A critical glitch halted trading of Bitcoin and triggered massive sell-off of the emerging cryptocurrency. This caused a 23% drop in Bitcoin prices, hitting below $40, but prices have for the most park recovered, which some analysts attribute to a strong vote of confidence in the Bitcoin.
The so-called Flash Crash occurred on March 12 when core of the Bitcoin network's technology malfunctioned.
Ars Technica provides a very technical breakdown of the glitch, from the blockchain errors that caused haywire on transactions and the fixes made to the system since then.
Due to the incident, one of the biggest Bitcoin exchanges, Mt. Gox, was forced to temporarily suspend deposits on March 12.
On the same day, though, the Bitcoin deposit delay was resolved and allowed trading to commence shortly after.
Still, the incident scared the market into a sell-off, also dubbed as the Flash Crash, because of the sharp decline and subsequent sharp rebound in prices.

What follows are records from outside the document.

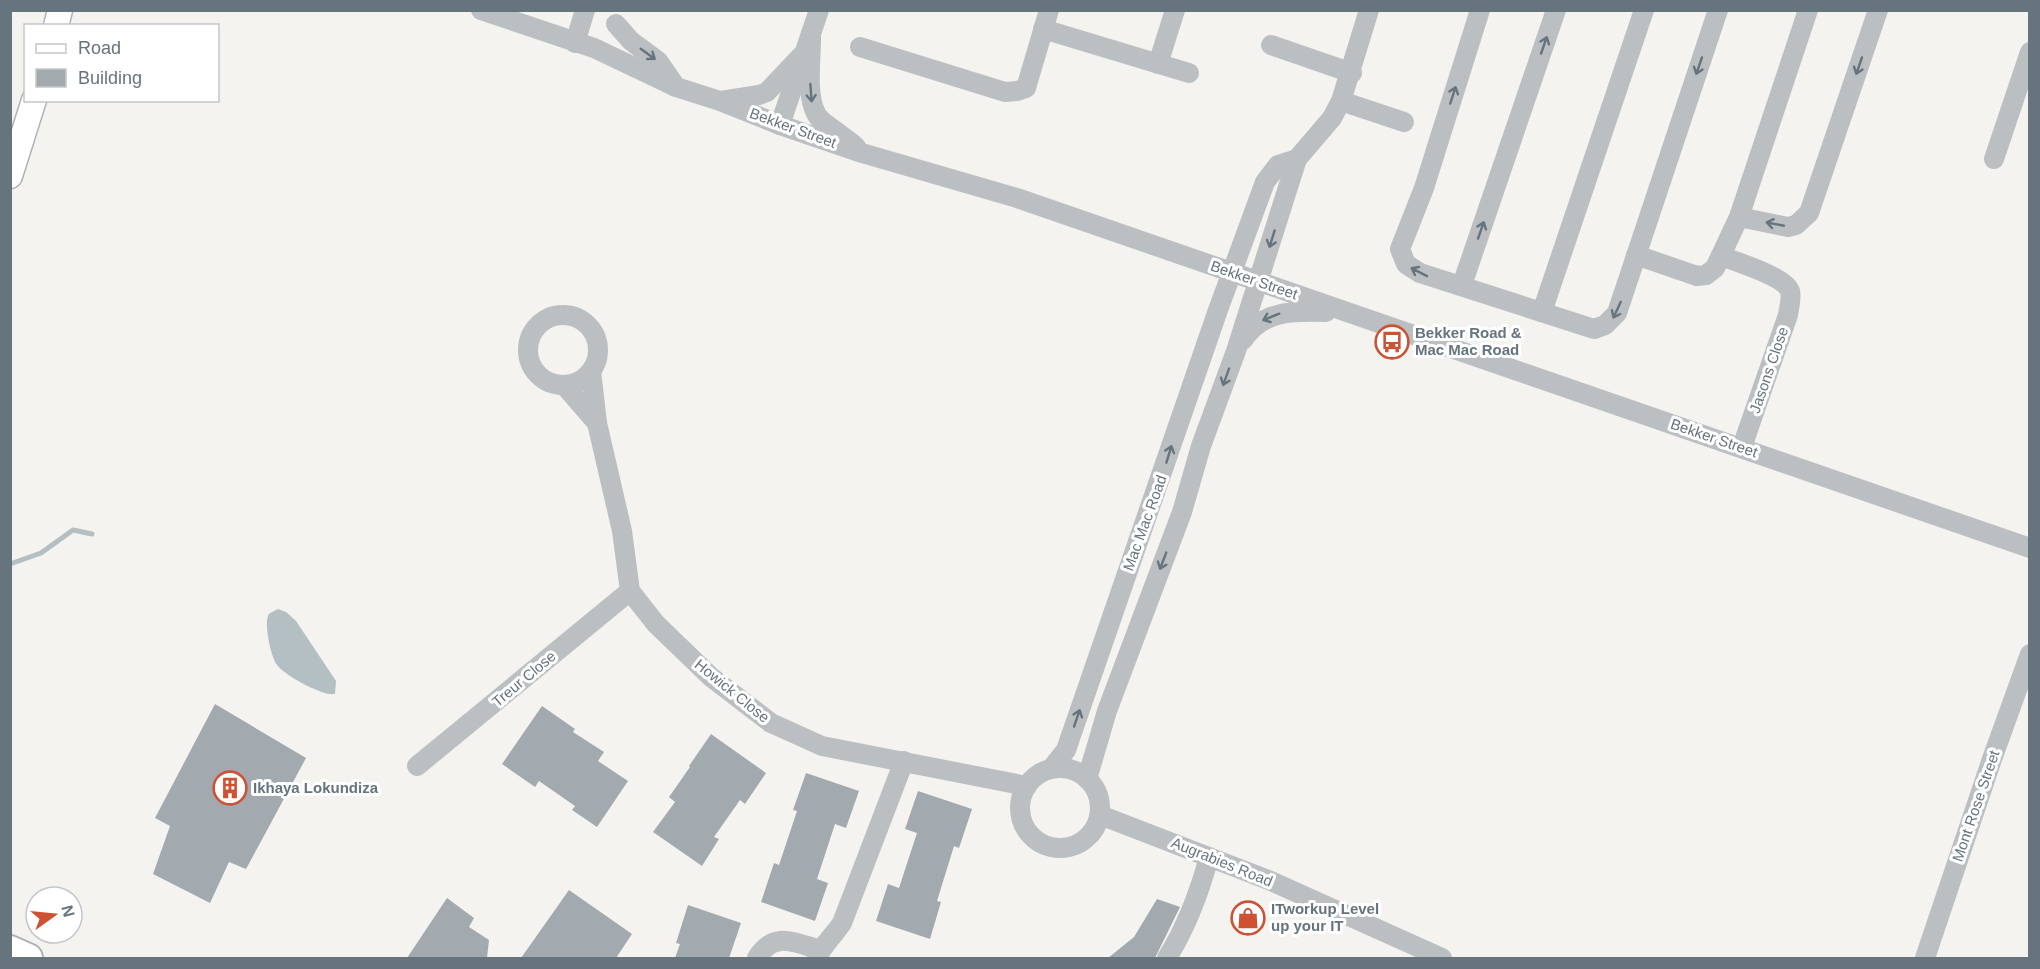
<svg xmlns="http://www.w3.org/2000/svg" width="2040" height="969" viewBox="0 0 2040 969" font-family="Helvetica,sans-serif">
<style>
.water{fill:#b3bfc2}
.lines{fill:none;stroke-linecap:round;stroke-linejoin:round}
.stream{stroke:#b3bfc2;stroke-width:5}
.building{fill:#a3aaaf}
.major-casing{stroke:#afb3b6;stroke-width:27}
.highway-casing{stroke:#afb2b5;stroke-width:32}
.minor{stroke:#bbbfc2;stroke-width:20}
.major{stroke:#fff;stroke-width:24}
.highway{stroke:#fff;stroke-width:28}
.oneway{stroke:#66747e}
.labels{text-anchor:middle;stroke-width:6;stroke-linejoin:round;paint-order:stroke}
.street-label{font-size:15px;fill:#66747e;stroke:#fff}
.poi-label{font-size:15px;font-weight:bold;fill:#66747e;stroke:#fff;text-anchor:start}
</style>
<rect width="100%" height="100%" fill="#f4f3f0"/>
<path class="water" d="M278,609L286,612L296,621L336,681L335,694C324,697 284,675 277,665C271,657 263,622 269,614C271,612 275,611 278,609Z"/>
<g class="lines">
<polyline class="stream" points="10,564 41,553 73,530 92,534"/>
</g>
<g class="building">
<polygon points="215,704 306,758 246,869 229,862 210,903 153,874 170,826 155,818"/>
<polygon points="542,706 575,729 573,732 604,752 598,761 628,781 597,827 572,810 575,806 539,781 535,787 502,764"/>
<polygon points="711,734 766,773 745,804 740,800 714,837 719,839 702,866 653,832 675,802 669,797 690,767 689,766"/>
<polygon points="806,773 859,791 846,828 835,824 817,879 828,883 815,921 761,902 774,863 779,865 797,811 793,810"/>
<polygon points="918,791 972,809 959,848 954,846 937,901 941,902 930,939 876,921 888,884 899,888 917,833 905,829"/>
<polygon points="569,890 632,934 616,958 521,958"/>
<polygon points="447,898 474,918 469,927 489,940 487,958 407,958"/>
<polygon points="1157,899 1180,907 1155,958 1108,958 1134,937"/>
<polygon points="688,905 741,923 729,958 675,958 680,944 676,943"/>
</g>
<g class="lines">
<defs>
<g id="major">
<polyline points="56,26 60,10"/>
<polyline points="10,176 34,100"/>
</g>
<polyline id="highway" points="10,950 28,958"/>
</defs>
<use href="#major" class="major-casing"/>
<use href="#highway" class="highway-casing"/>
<g class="minor">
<polyline points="481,10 594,48 676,87 720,101 780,125 862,153 1017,198 2030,548"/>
<polyline points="1480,10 1424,188 1400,249 1406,264 1420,273 1594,329 1605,325 1617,313 1718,10"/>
<polyline points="616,24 631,41 658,61 676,87"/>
<polyline points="1043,29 1189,73"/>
<path d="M811,34C812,57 803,105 822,121C833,130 845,137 856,147"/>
<polyline points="575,43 585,10"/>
<polyline points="1271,45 1352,73"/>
<polyline points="860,47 1005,92 1017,91 1026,88 1049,10"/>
<polyline points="1158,64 1175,10"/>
<polyline points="721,101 759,95 767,92 801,56"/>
<polyline points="1341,101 1404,122"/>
<polyline points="780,125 819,10"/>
<polyline points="1994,159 2030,52"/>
<polyline points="1739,217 1788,227 1796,225 1809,213 1878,10"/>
<polyline points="1636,255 1697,276 1706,275 1715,268 1739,217 1808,10"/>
<path d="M1721,256C1736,262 1784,276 1790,291C1792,298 1789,307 1788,315L1742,447"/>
<polyline points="1462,285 1556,10"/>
<polyline points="1542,312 1644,10"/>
<circle cx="563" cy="350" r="35"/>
<path d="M1243,340C1263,310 1293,311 1326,312"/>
<polyline points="591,371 597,423 622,531 630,591 656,624 711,677 771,723 822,746 1027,786"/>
<polyline points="564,385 597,423"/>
<polyline points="417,766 630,591"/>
<circle cx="1060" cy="808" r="40"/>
<polyline points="1051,769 1066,750 1218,310 1265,182 1278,165 1297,159"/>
<polyline points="1087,779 1107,711 1182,512 1201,446 1236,351 1297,159 1332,118 1341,101 1369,10"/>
<polyline points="1100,815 1271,881 1442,958"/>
<path d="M757,958C774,930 795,943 821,950"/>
<path d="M817,958C822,946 834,935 842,923L904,761"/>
<path d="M1167,958C1187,926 1199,894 1209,857"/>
<polyline points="1925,958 1992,759 2030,654"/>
</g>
<use href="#major" class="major"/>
<use href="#highway" class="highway"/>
</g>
<defs><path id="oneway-shaft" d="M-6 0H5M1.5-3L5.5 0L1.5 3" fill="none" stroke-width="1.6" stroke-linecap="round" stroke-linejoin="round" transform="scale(1.5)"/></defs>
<g class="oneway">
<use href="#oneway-shaft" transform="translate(1544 45) rotate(-71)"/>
<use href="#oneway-shaft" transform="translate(648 54) rotate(36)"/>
<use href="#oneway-shaft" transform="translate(1699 66) rotate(109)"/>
<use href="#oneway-shaft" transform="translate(1859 66) rotate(109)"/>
<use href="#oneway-shaft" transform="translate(811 93) rotate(86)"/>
<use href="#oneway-shaft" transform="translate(1453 95) rotate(-72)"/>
<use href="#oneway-shaft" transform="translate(1775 224) rotate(-169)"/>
<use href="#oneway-shaft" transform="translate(1481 230) rotate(-71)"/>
<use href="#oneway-shaft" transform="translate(1272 239) rotate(107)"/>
<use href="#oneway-shaft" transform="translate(1419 272) rotate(-153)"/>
<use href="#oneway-shaft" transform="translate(1617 310) rotate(115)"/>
<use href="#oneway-shaft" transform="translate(1271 317) rotate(158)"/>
<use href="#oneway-shaft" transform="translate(1226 377) rotate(110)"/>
<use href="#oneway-shaft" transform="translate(1169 454) rotate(-73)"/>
<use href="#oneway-shaft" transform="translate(1163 561) rotate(111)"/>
<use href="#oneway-shaft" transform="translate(1077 718) rotate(-71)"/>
</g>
<defs>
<symbol id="bus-ring" viewBox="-11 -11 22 22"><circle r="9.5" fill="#fff" stroke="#cf5134" stroke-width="1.5"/><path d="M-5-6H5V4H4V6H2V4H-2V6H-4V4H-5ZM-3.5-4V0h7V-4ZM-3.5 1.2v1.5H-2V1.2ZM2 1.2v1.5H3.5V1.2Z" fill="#cf5134"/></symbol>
<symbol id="building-ring" viewBox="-11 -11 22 22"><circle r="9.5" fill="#fff" stroke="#cf5134" stroke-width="1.5"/><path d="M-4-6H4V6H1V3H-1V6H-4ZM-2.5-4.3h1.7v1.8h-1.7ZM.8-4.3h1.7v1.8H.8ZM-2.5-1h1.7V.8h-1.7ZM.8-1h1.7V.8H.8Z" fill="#cf5134"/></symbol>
<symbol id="shop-ring" viewBox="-11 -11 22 22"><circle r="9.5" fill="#fff" stroke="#cf5134" stroke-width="1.5"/><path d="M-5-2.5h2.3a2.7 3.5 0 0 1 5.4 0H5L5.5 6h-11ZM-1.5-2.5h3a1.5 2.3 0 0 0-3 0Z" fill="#cf5134"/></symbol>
</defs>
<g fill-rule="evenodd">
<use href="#bus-ring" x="1373" y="323" width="38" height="38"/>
<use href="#building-ring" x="211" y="769" width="38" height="38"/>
<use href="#shop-ring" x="1229" y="899" width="38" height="38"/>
</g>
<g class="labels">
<g class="street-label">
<text transform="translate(793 128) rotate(20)" y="5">Bekker Street</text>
<text transform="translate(1254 280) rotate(19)" y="5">Bekker Street</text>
<text transform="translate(1769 370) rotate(-71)" y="5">Jasons Close</text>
<text transform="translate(1714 438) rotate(19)" y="5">Bekker Street</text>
<text transform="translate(1145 523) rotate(-70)" y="5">Mac Mac Road</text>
<text transform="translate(524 679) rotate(-40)" y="5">Treur Close</text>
<text transform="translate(732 691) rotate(39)" y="5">Howick Close</text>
<text transform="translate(1976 806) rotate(-71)" y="5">Mont Rose Street</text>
<text transform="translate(1222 862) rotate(22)" y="5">Augrabies Road</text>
</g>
<g class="poi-label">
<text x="1415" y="338">Bekker Road &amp;<tspan x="1415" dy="17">Mac Mac Road</tspan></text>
<text x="253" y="793">Ikhaya Lokundiza</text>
<text x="1271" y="914">ITworkup Level<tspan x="1271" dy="17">up your IT</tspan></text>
</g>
</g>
<rect width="2040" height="969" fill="none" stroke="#66747e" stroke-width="24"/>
<rect x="24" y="24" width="195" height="78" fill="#ffffff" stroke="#c2c7cb" stroke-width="1.5"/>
<rect x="36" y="44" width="30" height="9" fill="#ffffff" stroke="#c2c7cb" stroke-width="1.5"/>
<text x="78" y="54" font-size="18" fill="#66747e">Road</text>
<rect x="36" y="69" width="30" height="18" fill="#a3aaaf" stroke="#c2c7cb" stroke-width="1.5"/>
<text x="78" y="84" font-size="18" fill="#66747e">Building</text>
<g transform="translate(54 915) rotate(75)"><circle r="28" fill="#ffffff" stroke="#c2c7cb" stroke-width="1.5"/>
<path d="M0-4.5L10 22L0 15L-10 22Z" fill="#cf5134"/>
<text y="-9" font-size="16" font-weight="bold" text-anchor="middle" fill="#66747e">N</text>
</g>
</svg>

See this graph from Bitcoincharts.com on how Bitcoin prices have performed in the week following the technical glitch.
The graph above shows Bitcoin prices in Mt. Gox dipping to $39 from a high of above $48 on March 12, the day the glitch occurred. The following day, March 13, Bitcoin prices regained a bit of strength to around mid-$40s as the market was reassured that the latest incident did not compromise the underlying security in the virtual currency. By the end of the business week, Bitcoin prices have largely recovered its value trading at around $47.
The Naked Security by Sophos blog commented that such volatility is inherent to the cryptocurrency.
"This reminds us that even algorithmic currencies backed by cryptography rather than fiat can suffer wild fluctuations in value," said Naked Security writer Paul Ducklin, pointing out that the latest Flash Crash is nothing new to the system.
Other more serious problems such as the digital security breaches that led to thefts in 2012 had left Bitcoin reeling in value, but it has time and again got back on its feet.
Recent Bitcoin app craze
In what could be seen as proof positive of its resilience, BGR.com reports that Bitcoin-related apps spiked in the Spanish iPhone market over the weekend despite last week's widely covered system error.
The increased interest in Bitcoin in Spain was attributed mainly to the Cyprus government's threat of confiscating even small savings accounts. Cyprus bank accounts were frozen during the weekend, which prevented shifting of money to Bitcoin, but the Spanish surge was an indicator that Bitcoin is gaining traction as a possible alternative to bank deposits notwithstanding the recent glitch it suffered.